SPIRITUAL DIARY FOR 5/20/2017 9:32 PM
My Worship Time Focus: PT-1 “A Word
to Husbands”
Bible Reading & Meditation Reference: Colossians
3:19
Message of the verses: “19 Husbands, love your wives and do not be embittered against them.” 25 Husbands, love your wives, just as Christ also loved the church and gave Himself up for her, 26 so that He might sanctify her, having cleansed her by the washing of water with the word, 27 that He might present to Himself the church in all her glory, having no spot or wrinkle or any such thing; but that she would be holy and blameless. 28 So husbands ought also to love their own wives as their own bodies. He who loves his own wife loves himself; 29 for no one ever hated his own flesh, but nourishes and cherishes it, just as Christ also does the church, 30 because we are members of His body. 31 FOR THIS REASON A MAN SHALL LEAVE HIS FATHER AND MOTHER AND SHALL BE JOINED TO HIS WIFE, AND THE TWO SHALL BECOME ONE FLESH. 32 This mystery is great; but I am speaking with reference to Christ and the church. 33 Nevertheless, each individual among you also is to love his own wife even as himself, and the wife must see to it that she respects her husband (Ephesians 5:25-33).”

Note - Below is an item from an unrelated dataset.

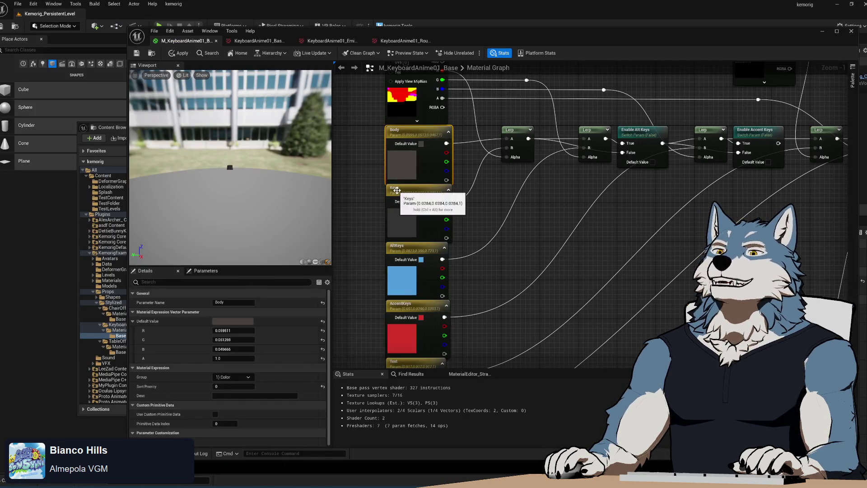
Step: Set the Keys colour parameter to light beige hex DACEC4 and check the preview close-up
click(402, 213)
click(244, 321)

First of all we need to think of all of the failures that
the church has been a part of, and yet Christ continues to love His
church. Likewise even though a wife may
make mistakes, as all people do, the husband is to continue to love her. I have attended a marriage conference where I
learned that the Bible does not tell the wife to love the husband; similarly as
it says that the husband is to love his wife.
Now the Bible does say that as believers we are to love one another so
that means that the wife is to love her husband, but if you look at verse 33 of
Ephesians chapter 5 you see that the wife is suppose to respect her husband,
and this is a very important task for the wife.
A woman needs to be loved and a husband needs to have his wife respect
him, for this is the way the God has created us.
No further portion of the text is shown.